### What to work on
Only the number is needed: how many lines of the records include "Divan"?

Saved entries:
▽
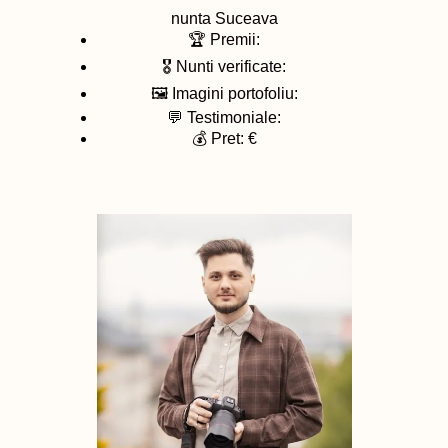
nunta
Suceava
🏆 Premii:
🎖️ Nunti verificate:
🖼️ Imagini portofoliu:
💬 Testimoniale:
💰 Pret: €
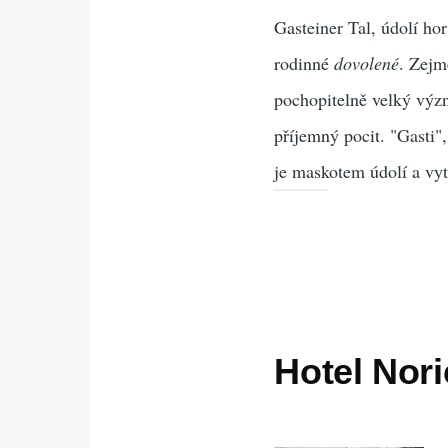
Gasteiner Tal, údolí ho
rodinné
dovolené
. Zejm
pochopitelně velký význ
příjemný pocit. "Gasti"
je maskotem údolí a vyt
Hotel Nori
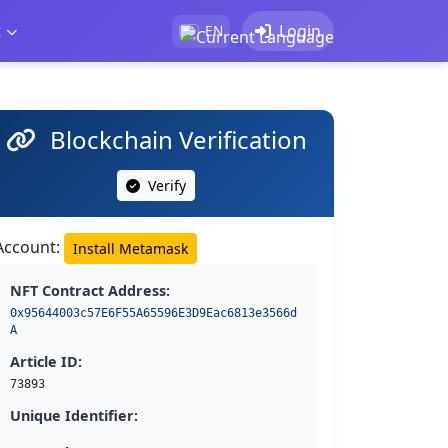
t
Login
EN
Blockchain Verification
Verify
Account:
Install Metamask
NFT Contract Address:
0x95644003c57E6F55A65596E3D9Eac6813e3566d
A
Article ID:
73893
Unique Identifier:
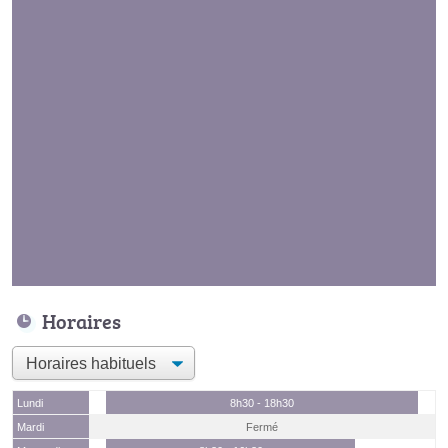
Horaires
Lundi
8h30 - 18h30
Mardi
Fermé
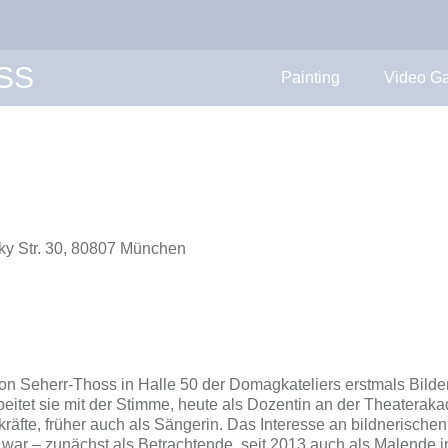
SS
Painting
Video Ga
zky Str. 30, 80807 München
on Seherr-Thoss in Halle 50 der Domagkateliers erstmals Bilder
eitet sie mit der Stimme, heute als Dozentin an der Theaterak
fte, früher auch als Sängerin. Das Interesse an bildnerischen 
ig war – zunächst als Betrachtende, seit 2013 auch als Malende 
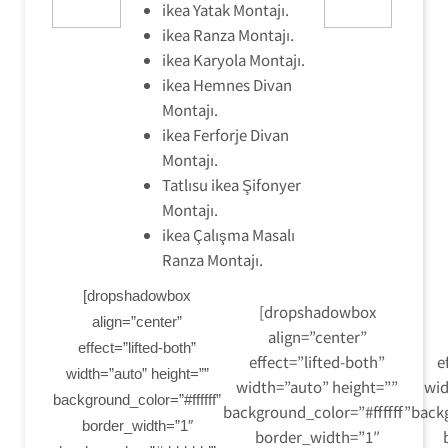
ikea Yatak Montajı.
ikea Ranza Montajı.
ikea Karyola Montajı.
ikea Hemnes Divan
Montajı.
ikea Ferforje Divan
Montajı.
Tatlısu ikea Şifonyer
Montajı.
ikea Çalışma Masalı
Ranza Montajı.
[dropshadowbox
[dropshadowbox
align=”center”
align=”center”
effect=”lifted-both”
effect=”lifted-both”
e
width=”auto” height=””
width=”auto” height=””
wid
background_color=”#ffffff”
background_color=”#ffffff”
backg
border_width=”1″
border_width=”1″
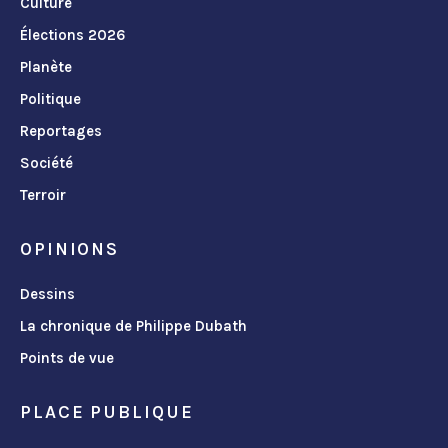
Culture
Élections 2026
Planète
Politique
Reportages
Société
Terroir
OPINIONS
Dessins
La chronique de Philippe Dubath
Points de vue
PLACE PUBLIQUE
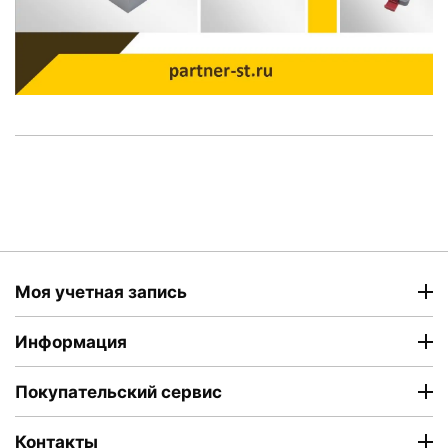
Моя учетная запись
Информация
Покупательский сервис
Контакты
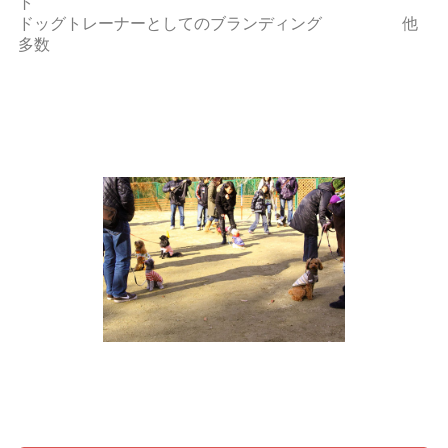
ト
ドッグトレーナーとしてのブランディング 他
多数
△
### Solution for this exercise
2